How to unwrap unwanted tags
Overview
In this example we will use the flatten_factory processor to unwrap unwanted tags.
This covers the case when we have a source file that has deeply nested structures that we would like to flatten.
This type of problem can be seen when we want to clean documents that were exported as html from various text editors.

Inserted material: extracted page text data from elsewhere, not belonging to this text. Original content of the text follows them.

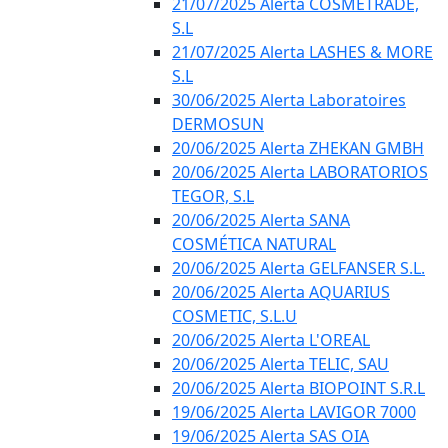
21/07/2025 Alerta COSMETRADE,
S.L
21/07/2025 Alerta LASHES & MORE
S.L
30/06/2025 Alerta Laboratoires
DERMOSUN
20/06/2025 Alerta ZHEKAN GMBH
20/06/2025 Alerta LABORATORIOS
TEGOR, S.L
20/06/2025 Alerta SANA
COSMÉTICA NATURAL
20/06/2025 Alerta GELFANSER S.L.
20/06/2025 Alerta AQUARIUS
COSMETIC, S.L.U
20/06/2025 Alerta L'OREAL
20/06/2025 Alerta TELIC, SAU
20/06/2025 Alerta BIOPOINT S.R.L
19/06/2025 Alerta LAVIGOR 7000
19/06/2025 Alerta SAS OIA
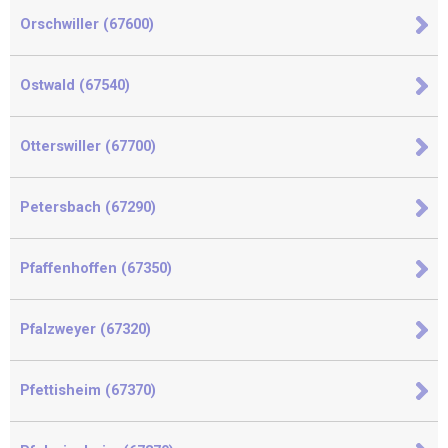
Orschwiller (67600)
Ostwald (67540)
Otterswiller (67700)
Petersbach (67290)
Pfaffenhoffen (67350)
Pfalzweyer (67320)
Pfettisheim (67370)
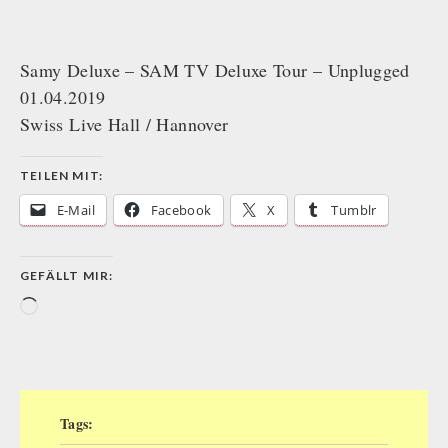
Samy Deluxe – SAM TV Deluxe Tour – Unplugged
01.04.2019
Swiss Live Hall / Hannover
TEILEN MIT:
E-Mail
Facebook
X
Tumblr
GEFÄLLT MIR:
Wird
geladen …
Tags:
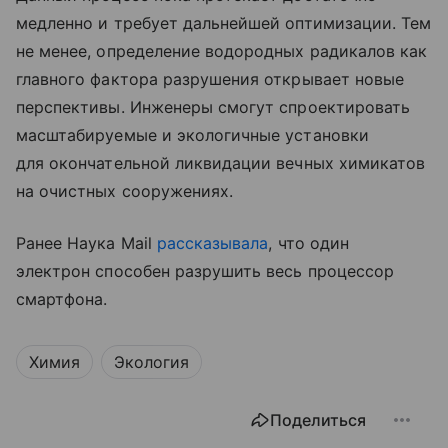
медленно и требует дальнейшей оптимизации. Тем
не менее, определение водородных радикалов как
главного фактора разрушения открывает новые
перспективы. Инженеры смогут спроектировать
масштабируемые и экологичные установки
для окончательной ликвидации вечных химикатов
на очистных сооружениях.
Ранее Наука Mail
рассказывала
, что один
электрон способен разрушить весь процессор
смартфона.
Химия
Экология
Поделиться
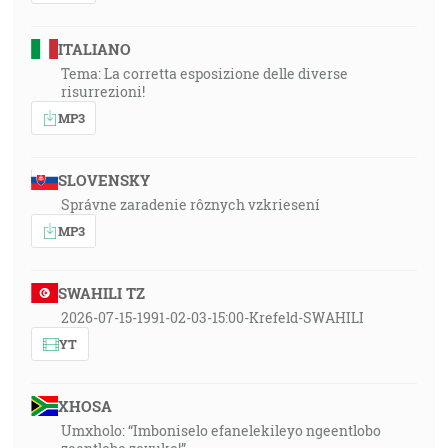
ITALIANO
Tema: La corretta esposizione delle diverse
risurrezioni!
MP3
SLOVENSKY
Správne zaradenie rôznych vzkriesení
MP3
SWAHILI TZ
2026-07-15-1991-02-03-15:00-Krefeld-SWAHILI
YT
XHOSA
Umxholo: “Imboniselo efanelekileyo ngeentlobo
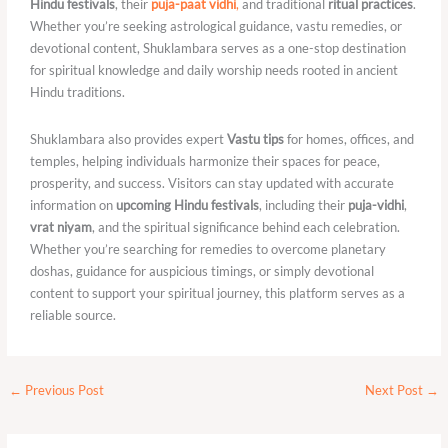
Hindu festivals
, their
puja-paat vidhi
,
and traditional
ritual practices
.
Whether you’re seeking astrological guidance, vastu remedies, or
devotional content, Shuklambara serves as a one-stop destination
for spiritual knowledge and daily worship needs rooted in ancient
Hindu traditions.
Shuklambara also provides expert
Vastu tips
for homes, offices, and
temples, helping individuals harmonize their spaces for peace,
prosperity, and success. Visitors can stay updated with accurate
information on
upcoming Hindu festivals
, including their
puja-vidhi
,
vrat niyam
, and the spiritual significance behind each celebration.
Whether you’re searching for remedies to overcome planetary
doshas, guidance for auspicious timings, or simply devotional
content to support your spiritual journey, this platform serves as a
reliable source.
←
Previous Post
Next Post
→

In our example the useful information is buried deep inside nested <div>
that have various classes.
To make matters worse some information is also buried inside <font>
elements.
We would like to remove all superfluous <div>
elements and all <font>
elements while preserving the content
inside them.
Let's say we have the following file that we want to clean up:
Input
<!DOCTYPE html>
<html>
<body>
<div>
<div class="useless-1 bold">
First line <font><font> inside double font</font></font> outside font.
<div class="useless-2">
<p>
Second line
</p>
</div>
</div>
<div>
<p>
Third line
</p>
</div>
</div>
<div>
Forth line <font> inside font </font> <span>end.</span>
</div>
</body>
</html>
We noticed that the file has some empty <font>
tags that we want to remove if they do not contain any
text. For that we can use the
filter_factory
processor.
In the processor we need to pass a predicate that checks if an element is a <font>
or if it is a `
Luckily we can construct this predicate from already available building blocks.

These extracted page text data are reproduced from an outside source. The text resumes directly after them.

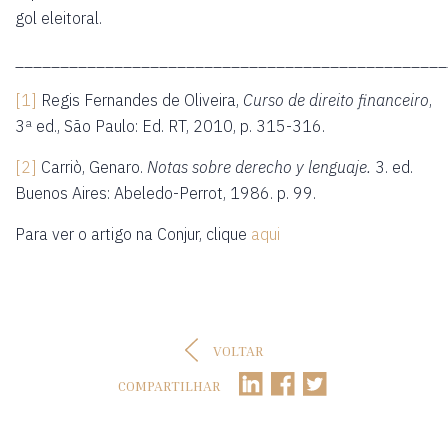
gol eleitoral.
________________________________________________
[1]
Regis Fernandes de Oliveira,
Curso de direito financeiro
,
3ª ed., São Paulo: Ed. RT, 2010, p. 315-316.
[2]
Carriò, Genaro.
Notas sobre derecho y lenguaje.
3. ed.
Buenos Aires: Abeledo-Perrot, 1986. p. 99.
Para ver o artigo na Conjur, clique
aqui
VOLTAR
COMPARTILHAR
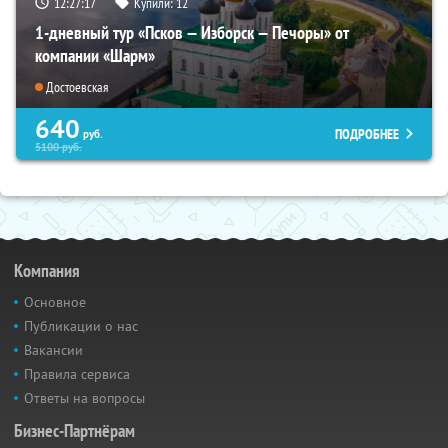
12:27:16
Купили:
12
1-дневный тур «Псков — Изборск — Печоры» от
компании «Шарм»
Достоевская
640
ПОДРОБНЕЕ
руб.
5100
руб.
Компания
Основное
Публикации о нас
Вакансии
Правила сервиса
Ответы на вопросы
Бизнес-Партнёрам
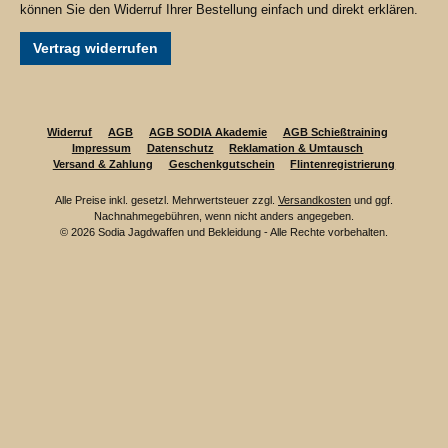
können Sie den Widerruf Ihrer Bestellung einfach und direkt erklären.
Vertrag widerrufen
Widerruf
AGB
AGB SODIA Akademie
AGB Schießtraining
Impressum
Datenschutz
Reklamation & Umtausch
Versand & Zahlung
Geschenkgutschein
Flintenregistrierung
Alle Preise inkl. gesetzl. Mehrwertsteuer zzgl.
Versandkosten
und ggf.
Nachnahmegebühren, wenn nicht anders angegeben.
© 2026 Sodia Jagdwaffen und Bekleidung - Alle Rechte vorbehalten.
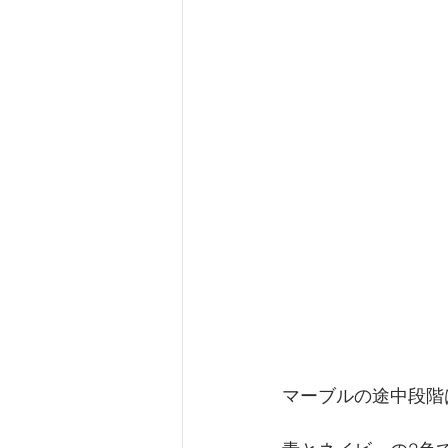
マーブルの途中段階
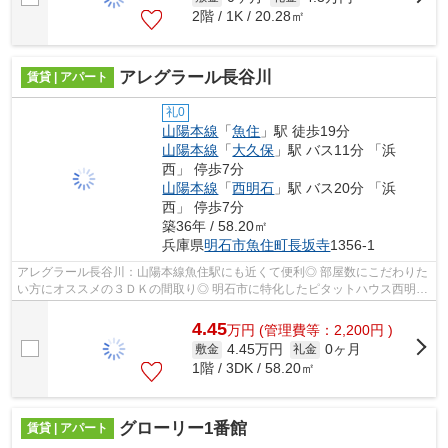
2階 / 1K / 20.28㎡
アレグラール長谷川
賃貸 | アパート
礼0
山陽本線
「
魚住
」駅 徒歩19分
山陽本線
「
大久保
」駅 バス11分 「浜
西」 停歩7分
山陽本線
「
西明石
」駅 バス20分 「浜
西」 停歩7分
築36年 / 58.20㎡
兵庫県
明石市
魚住町長坂寺
1356-1
アレグラール長谷川：山陽本線魚住駅にも近くて便利◎ 部屋数にこだわりた
い方にオススメの３ＤＫの間取り◎ 明石市に特化したピタットハウス西明石
店（株）ＡＢＣが、お客様のご希望...
4.45
万
円
(管理費等：2,200円 )
4.45万円
0ヶ月
敷金
礼金
1階 / 3DK / 58.20㎡
グローリー1番館
賃貸 | アパート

To construct our predicate we have the following code:
from bs_processors import and_pf, has_name_pf, or_pf, has_class_pf
should_uwrap_p = or_pf(
has_name_pf('font'),
and_pf(
has_name_pf('div'),
has_class_pf(['useless-1', 'useless-2'])
)
)
After constructing the predicate all that remains is to use it to create our processor
from bs_processors import unwrap_factory
remove_unnecessary_wrappers = unwrap_factory(should_uwrap_p)

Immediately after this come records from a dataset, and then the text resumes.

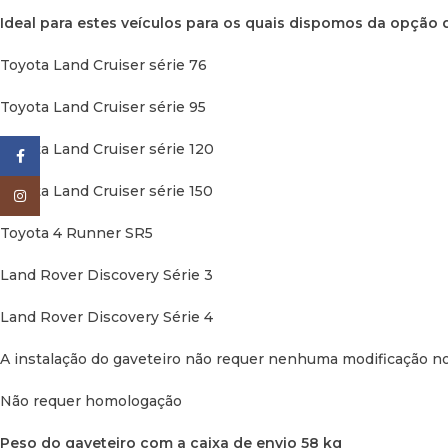
Ideal para estes veículos para os quais dispomos da
opção de
Toyota Land Cruiser série 76
Toyota Land Cruiser série 95
Toyota Land Cruiser série 120
Facebook
Toyota Land Cruiser série 150
Instagram
Toyota 4 Runner SR5
Land Rover Discovery Série 3
Land Rover Discovery Série 4
A instalação
do gaveteiro não requer nenhuma modificação no v
Não requer homologação
Peso do gaveteiro com a caixa de envio 58 kg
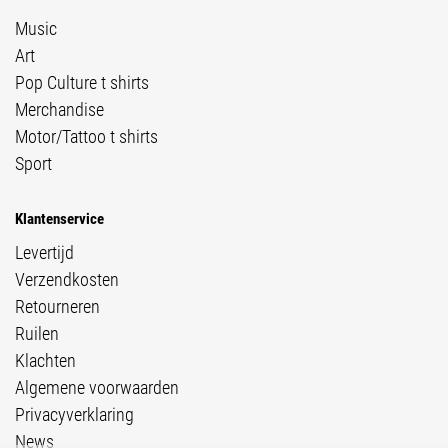
Music
Art
Pop Culture t shirts
Merchandise
Motor/Tattoo t shirts
Sport
Klantenservice
Levertijd
Verzendkosten
Retourneren
Ruilen
Klachten
Algemene voorwaarden
Privacyverklaring
News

Now we are ready to pass it our loaded soup and we are done
import util
from bs_processors.utils.file_util import process_file
def main():
doc_name = util.relative_to_absolute_path_name(__file__, "input/deeply_nested.html")
result_name = util.relative_to_absolute_path_name(__file__, "output/deeply_nested_result.html")
process_file(remove_unnecessary_wrappers, 'html.parser', doc_name, result_name)
The result is:
<!DOCTYPE html>
<html>
<body>
<div>
First line
inside double font
outside font.
<p>
Second line
</p>
<div>
<p>
Third line
</p>
</div>
</div>
<div>
Forth line
inside font
<span>
end.
</span>
</div>
</body>
</html>